───── Текст для чтения
Сам Гардин рассказал о своем времени и о себе в двух томах своих «Воспоминаний» (М., Госкиноиздат. 1949, 1952) и в книге «Жизнь и труд артиста» (М., Искусство. 1960). Есть две книги (Н. Иезуитов. Гардин. XL лет. М.: Госкиноиздат, 1940; В. Ждан. Народный артист СССР Владимир Ростиславович Гардин. М.: Госкиноиздат, 1951) и громадное число статей и других публикаций о нем. Среди них очень интересен очерк С.С. Кары в его же, Кары, книге «Вкус правды» (Л.: Лениздат, 1979. С. 117–175).
Полная фильмографическая справка о работах В.Р. Гардина приведена В. Жданом в книге из серии «Мастера советского кино»: Народный артист СССР Владимир Ростиславович Гардин (М., Госкиноиздат, 1951. С. 39–40).
Статья о В. Гардине в английской киноэнциклопедии
В общих энциклопедиях, в специальных справочниках и обзорах имеются статьи о Гардине. В октябре 2007 года в Швеции, в небольшом городе Фалун я пришел в библиотеку – просто посмотреть, как здесь «горит» этот очаг культуры. Библиотека оказалась обширной, просторной, с прекрасным оборудованием и электронным обслуживанием посетителей, со свободным допуском ко всему книжному и журнальному фонду библиотеки, с креслами и столами для удобной работы тут же, прямо у книжных полок, с большими комнатами для юных посетителей. На столиках и витринах лежали наиболее ходовые издания. На стеллажах с книгами о кино я обратил внимание на новенькую английскую киноэнциклопедию. И в ней нашел по алфавиту статью о Владимире Гардине. Он назван одним из основоположников советского киноискусства.
Владимир Ростиславович Гардин умер в 1965 году от старости после долгого недомогания. Он похоронен на Богословском кладбище. Чтобы в обычном смятении горя и непонятных хлопот быстро получить разрешение на это, брат предпринял авантюрный демарш: он вместе со мной прошел по своему партийному билету в Дзержинский райком КПСС прямо к секретарю райкома со словами: «В вашем районе скончался коммунист Гардин, лично встречавшийся с Лениным в Женеве и впервые снявший документальные кадры о нем на Красной площади в Москве. Нам надо получить вашу визу на просьбу о похоронах именно на Богословском кладбище». Через две минуты мы уходили с росчерком пера на нашей просьбе о «коммунисте» Гардине. Райкома давно уж нет, в фешенебельном особняке Кельха располагается «Дом юриста», место райкомовской столовой занял ресторан. А территория управления городского треста по похоронам, что была на Владимирском проспекте, тоже отдана под ресторан, он очень-очень роскошен.
──────────
───── Исходные данные
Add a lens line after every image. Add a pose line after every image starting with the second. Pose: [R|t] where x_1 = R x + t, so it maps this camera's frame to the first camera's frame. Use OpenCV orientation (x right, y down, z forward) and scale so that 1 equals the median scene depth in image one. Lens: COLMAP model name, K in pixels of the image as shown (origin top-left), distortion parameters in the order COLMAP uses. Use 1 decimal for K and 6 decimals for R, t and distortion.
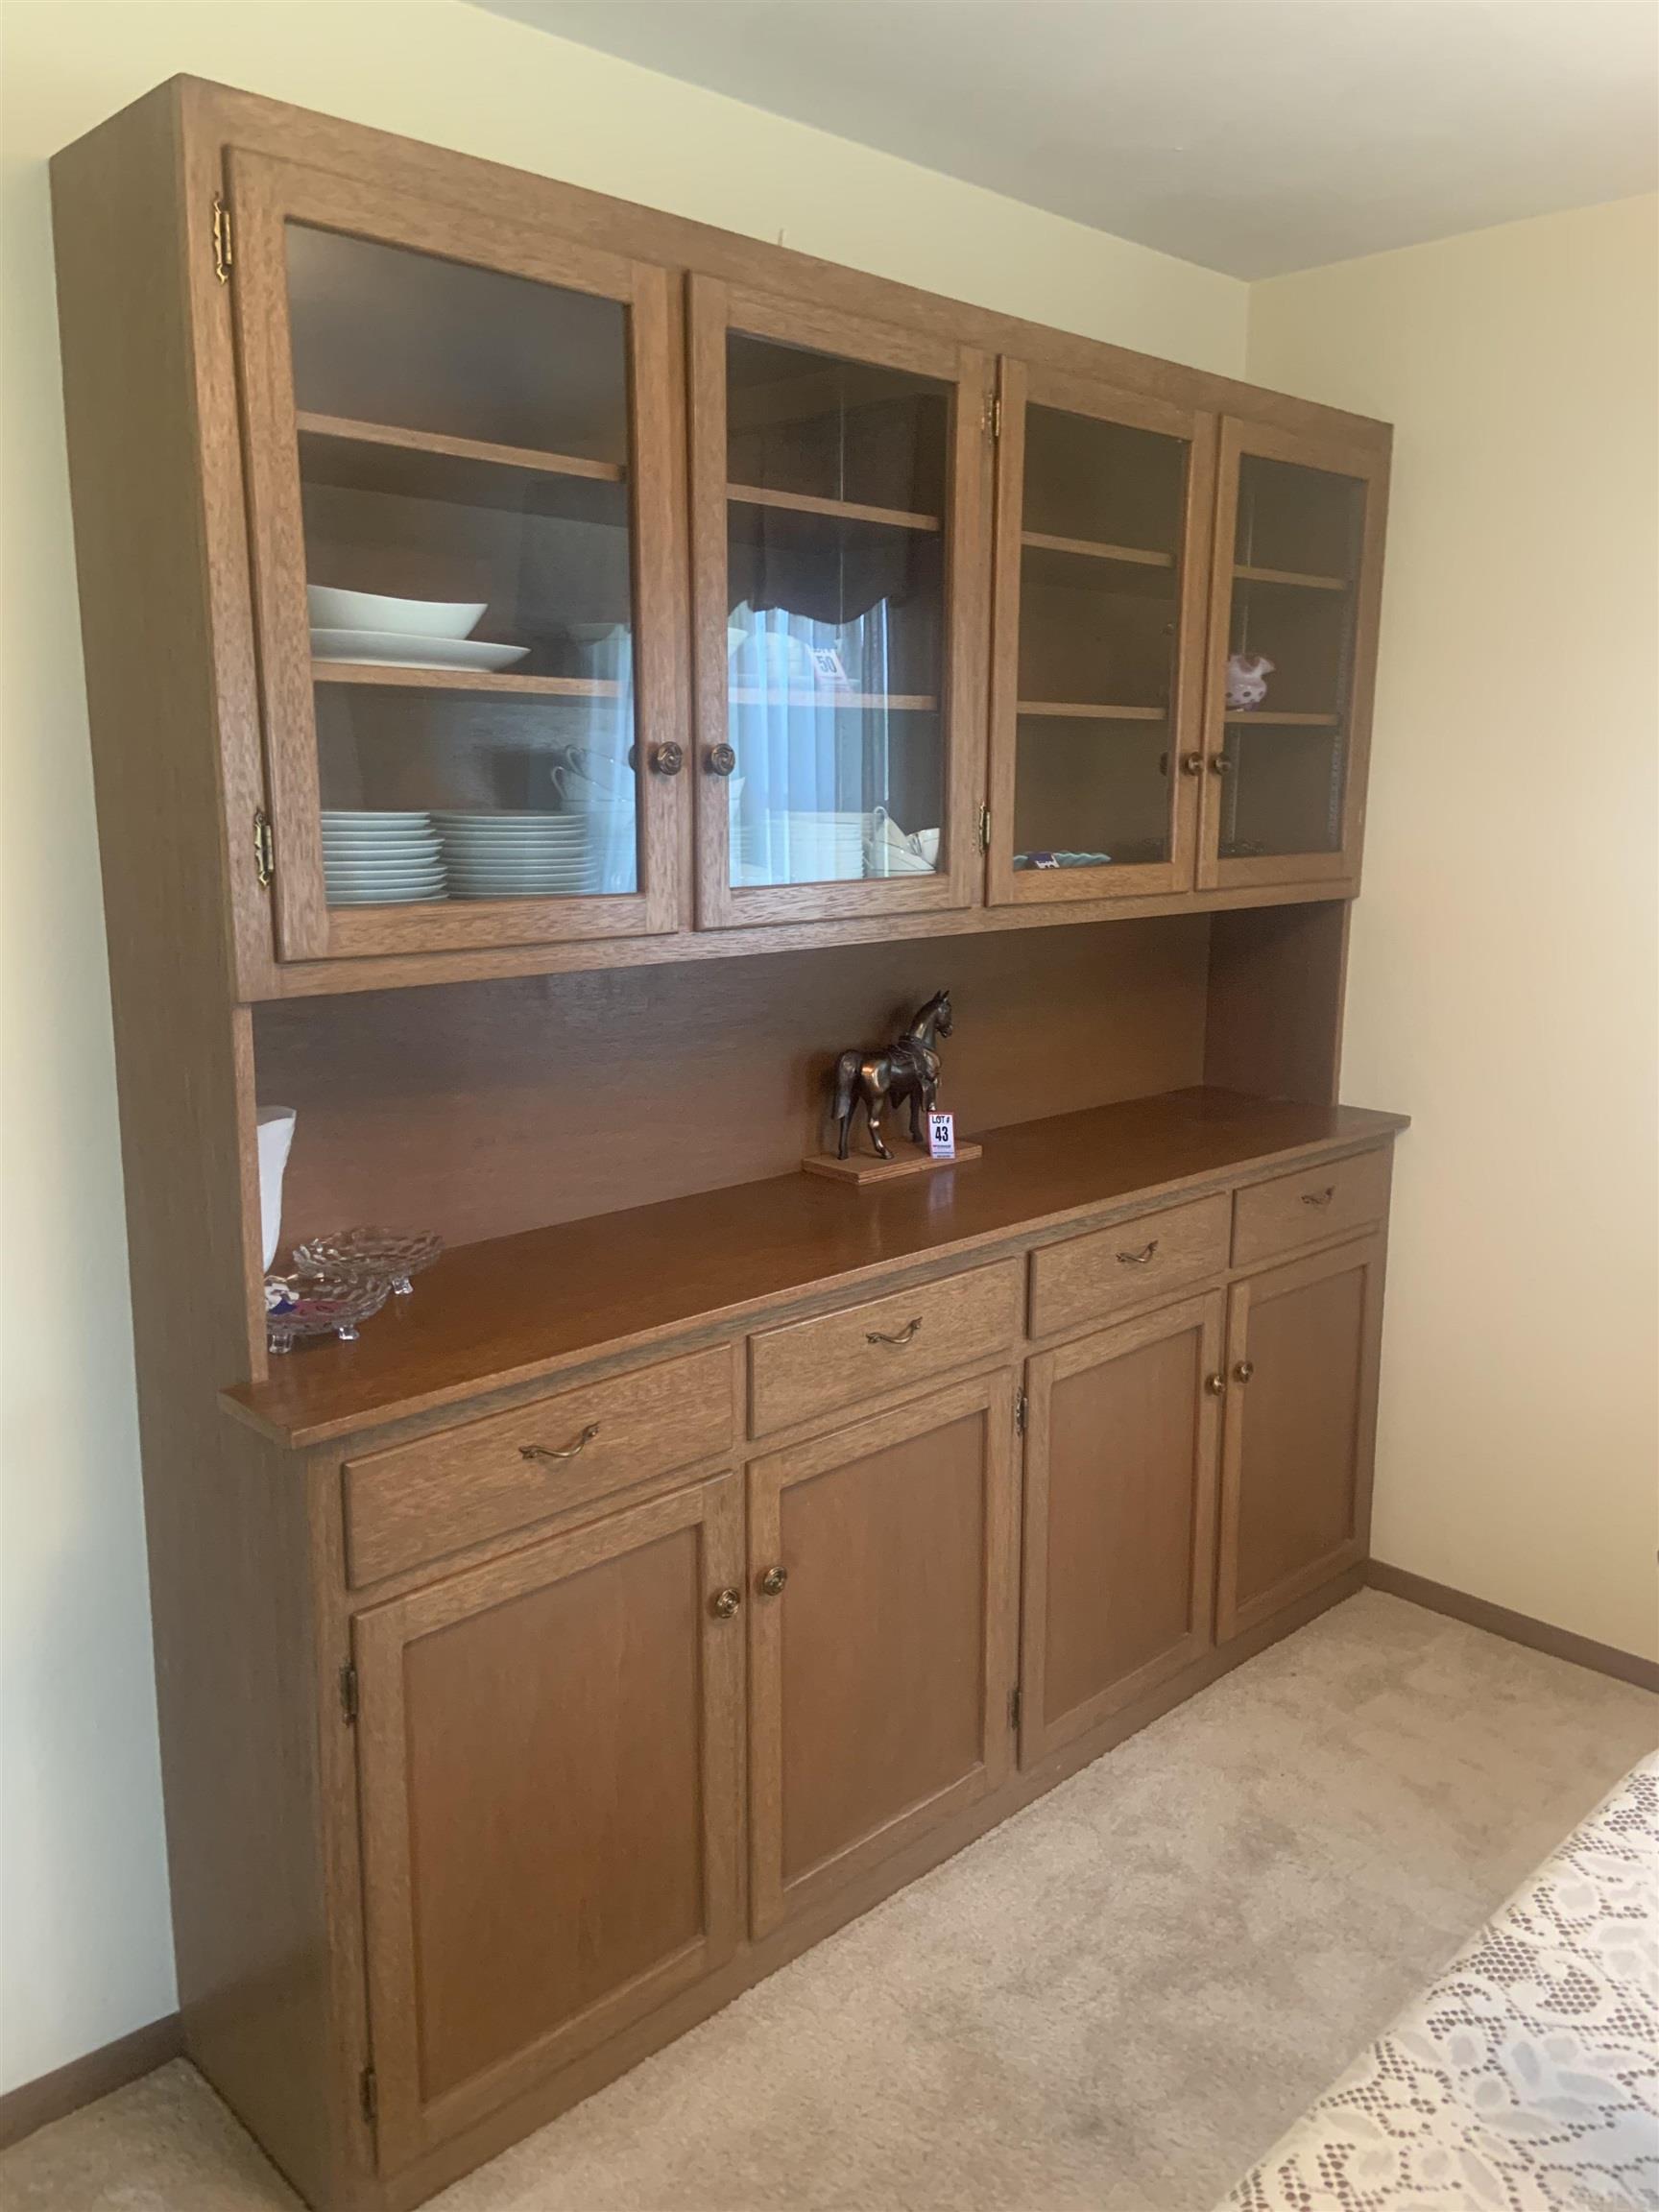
lens RADIAL K [[1708.2, 0, 736.1], [0, 1708.2, 1098.4], [0, 0, 1]] dist [0.114117, -0.168664]
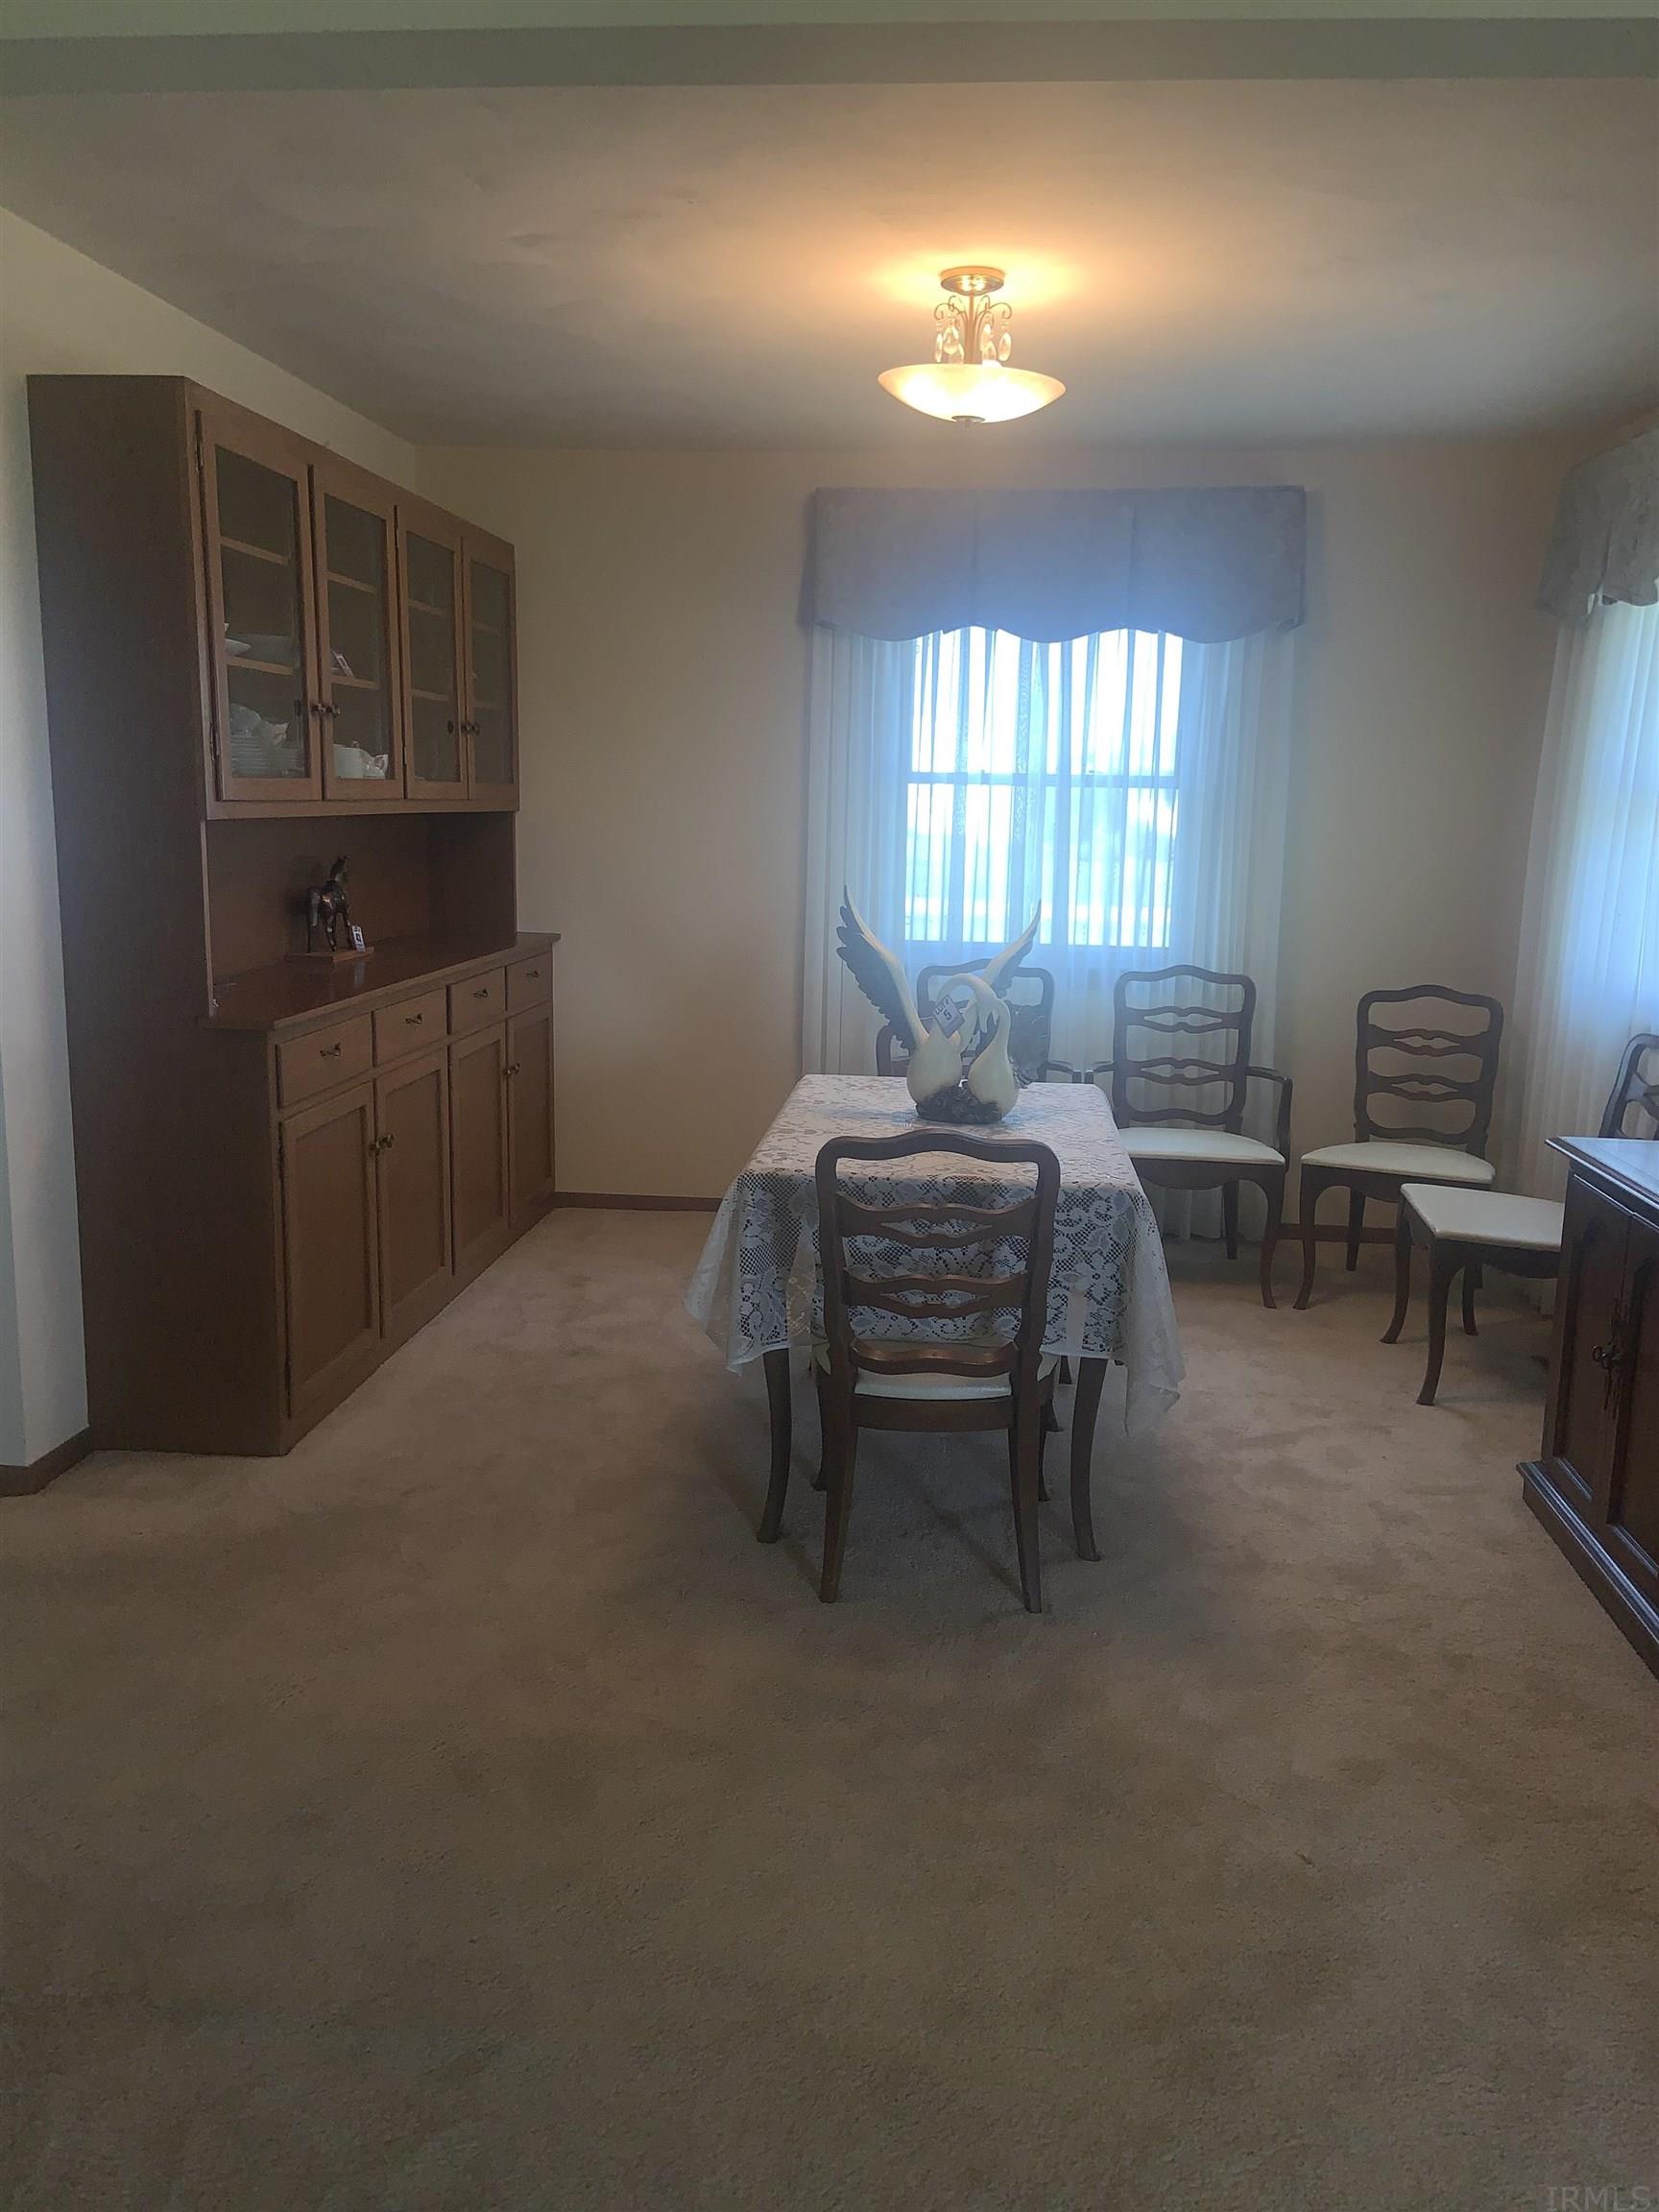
──────────
- Задания -
- A) Повторите дословно фрагмент текста о Гардине между "Полная фильмографическая справка" и "1951. С. 39–40)." включительно.
- B) Перечислите все издательства, названные в тексте о Гардине.
- C) Продолжите текст о Гардине, начав сразу после его последнего предложения.

- Ответы к заданиям -
- A)
Полная фильмографическая справка о работах В.Р. Гардина приведена В. Жданом в книге из серии «Мастера советского кино»: Народный артист СССР Владимир Ростиславович Гардин (М., Госкиноиздат, 1951. С. 39–40).

- B) Госкиноиздат, Искусство, Лениздат

- C)
Место для могилы выбирал я, она находится на Петрокрепостной дорожке, в ее начале. Похороны были скромными и малолюдными. Из артистов запомнился только всеми любимый типажный киноактер А.М. Смирнов, он пришел и на Потемкинскую улицу на поминки. Могила была специально оформлена крайне скромно и лишь с указанием имени, отчества, фамилии, но позднее, по настойчивому совету кинорежиссера И.Е. Хейфица, пришлось положить снизу небольшую мраморную доску «народный артист СССР». А потом рядом вырос громадный бронзовый памятник скульптору Симонову.
2 мая 2006 года, когда я вместе с женой пришел на Богословское кладбище, оказалось, что в апреле осквернили около ста могил – в разных местах кладбища надгробные памятники какие-то нелюди размашисто измазали тавотом. Этот вандализм коснулся и могилы Владимира Ростиславовича. Времени прошло немного, а потому мне удалось смыть тавот растворителями.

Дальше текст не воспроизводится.